“トルコ イスタンブール鉄道博物館” |
ボスフォラス海峡をはさんで、ヨーロッパとアジアにまたがるトルコ最大の都市イスタンブール。かつてはパリからやってくるオリエント急行の終着駅だった、ヨーロッパ側のシルケジ駅。
最近まで、イスタンブール近郊を走る国電のターミナルになっていましたが、2013年の秋にボスフォラス海峡トンネルでヨーロッパとアジアをむすぶ路線が開通してからは、国電のホームは地下に移りました。
▲ シルケジ駅 旧駅舎
トーマスクック時刻表2013年夏・秋(日本語版最終巻)に掲載されているシルケジ駅発着の列車は、ベオグラードとブカレスト行きを併結する夜行国際列車と、トルコとブルガリア・ギリシャとの国境までの列車のそれぞれ1本ずつだけ。でも、列車の発着がなくなってしまったアジア側の終着駅、ハイダルパシャ駅に比べれば、駅として生き残っているだけ、まだ良かったのかもしれません。
▲ 駅舎の横にはB型のタンク機関車が展示
赤煉瓦の駅舎は、19世紀後半の建築。横には小さな蒸気機関車が展示されています。でも、国電を利用する乗客は、この旧駅舎は使わずに、トラムの走る通りに面した新しい駅舎から地下深くのホームに降りていきます。
▲ 旧駅舎の内部
旧駅舎は、事務室の他、“ORIENT EXPRESS”の看板を掲げたレストランとして使われており、その一角にトルコ国鉄TCDDの鉄道博物館もあります。14年前に、国電に乗ってシルケジ駅に降り立った時には、レストランはあったものの鉄道博物館の存在には気付かなかったと思ったら、2005年のオープンだそうです。
▲ このドアが鉄道博物館の入口
開館は、祝日を除く火〜土曜。入場無料です。ドアを開けて中に入ると、職員が一人、他には誰も見学者はいません。目の前には、トルコ国鉄で活躍した通勤電車の運転台部分が鎮座しています。
▲ トルコの国電8027号の運転台部分
裏に回ると、この車両に付いていたプレートでしょう、フランスのアルストーム社1962年製の8027号です。14年前のシルケジ駅で撮った写真を見返してみると、塗色は異なっていますが、この型式の電車に乗っています。
▲ トルコの国電8027号の運転台内部
横には、大型模型も展示されています。同じ型式の新製時の姿でしょうか、実物は雨樋を追加して屋根上にヘッドライトを増設したようです。
▲ トルコ国電の大型模型
博物館は1部屋だけ。中にはいろんなものが雑然と並んでいます。鐘がぶら下がっていますが、ホームで発車の時に鳴らしたのでしょうか。説明がないのでよくわかりません。
▲ 駅の鐘
オリエント急行(トルコ語では ORIENT EKSPRES と書くようです)で使われていたナイフやフォーク等が展示され、当時の写真もあります。
▲ オリエント急行で使われたナイフやフォーク
食器も展示されているですが、これはオリエント急行のマークではないですね。
▲ オリエント急行のマークとは違うような…
食堂車のモックアップがありますが、窓枠やテーブルと椅子から見て、トルコ国鉄の食堂車を再現したものでしょうか。イスタンブール急行 イスタンブール ミュンヘン と書いた札が掲げられています。
トルコ国鉄の食堂車の再現でしょうか |
写真は、かつてのトルコ国鉄の看板列車でしょうか、国旗と同じ星と三日月ヘッドマークを掲げています。その横には車両のプレートや列車のサボも。

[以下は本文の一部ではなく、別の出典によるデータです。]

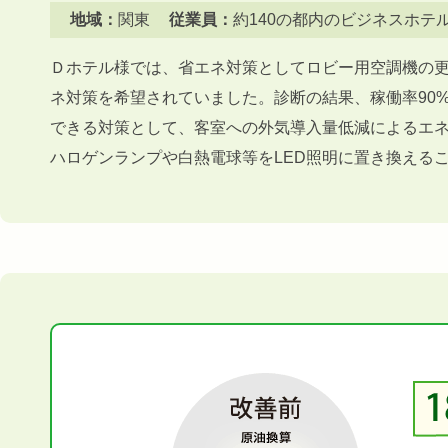
地域：
関東
従業員：
約140の都内のビジネスホテ
Ｄホテル様では、省エネ対策としてロビー用空調機の
ネ対策を希望されていました。診断の結果、稼働率90
できる対策として、客室への外気導入量低減によるエ
ハロゲンランプや白熱電球等をLED照明に置き換える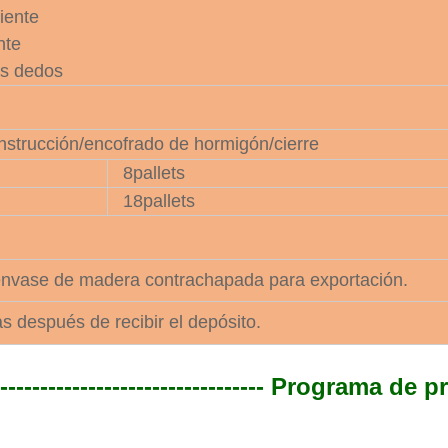
iente
nte
os dedos
onstrucción/encofrado de hormigón/cierre
8pallets
18pallets
C.
envase de madera contrachapada para exportación.
s después de recibir el depósito.
----------------------------------
Programa de p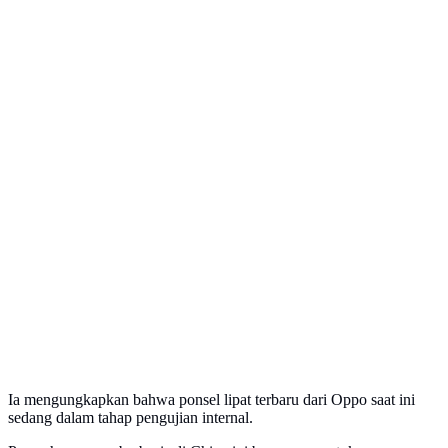
Ia mengungkapkan bahwa ponsel lipat terbaru dari Oppo saat ini
sedang dalam tahap pengujian internal.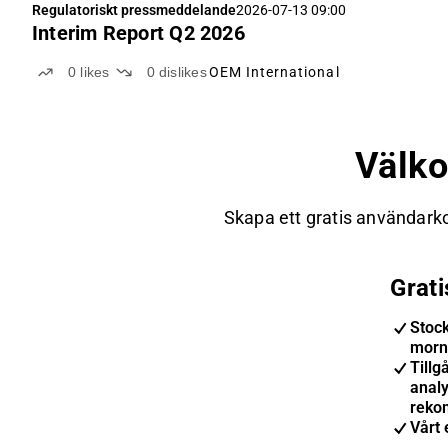
Regulatoriskt pressmeddelande
2026-07-13 09:00
Interim Report Q2 2026
0
likes
0
dislikes
OEM International
Välk
Skapa ett gratis användarko
Grat
Stoc
morn
Tillgå
anal
reko
Vårt 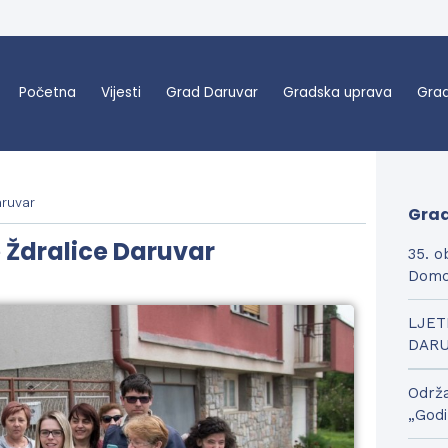
Početna
Vijesti
Grad Daruvar
Gradska uprava
Grad
aruvar
Grad
 Ždralice Daruvar
35. o
Domo
LJET
DAR
Održa
„Godi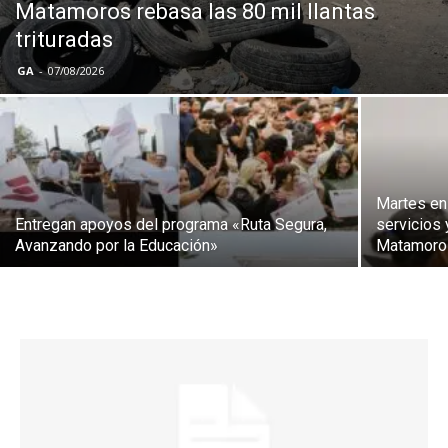
Matamoros rebasa las 80 mil llantas
trituradas
GA
-
07/08/2026
Martes en
Entregan apoyos del programa «Ruta Segura,
servicios 
Avanzando por la Educación»
Matamoro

▲ 写真はトルコ国鉄の昔の看板列車でしょうか 車両のプレートや列車のサボも
▲ 車両に付いていた各種プレートから石炭ストーブまで
駅の備品でしょうか、電話器、タイプライター、ラジオ、時計、秤などなど。
▲ 電話、タイプライター、ラジオ etc. 駅の備品でしょうか
▲ 秤もあります
駅員か車掌か、国鉄職員の制帽や徽章も。
▲ 乗務員や駅員の帽子から徽章まで
昔懐かしい、Oゲージの三線式の鉄道模型があります。小さな路面電車は、新市街のイスティクラル通りを走る実物とは、型式が違いますね。
▲ 3線式Oゲージの鉄道模型
HOゲージのレイアウトもあり、見学客が運転できるようになっています。
▲ こちらはHOゲージのレイアウト
このように、駅舎の中の一部屋だけの小規模な鉄道博物館です。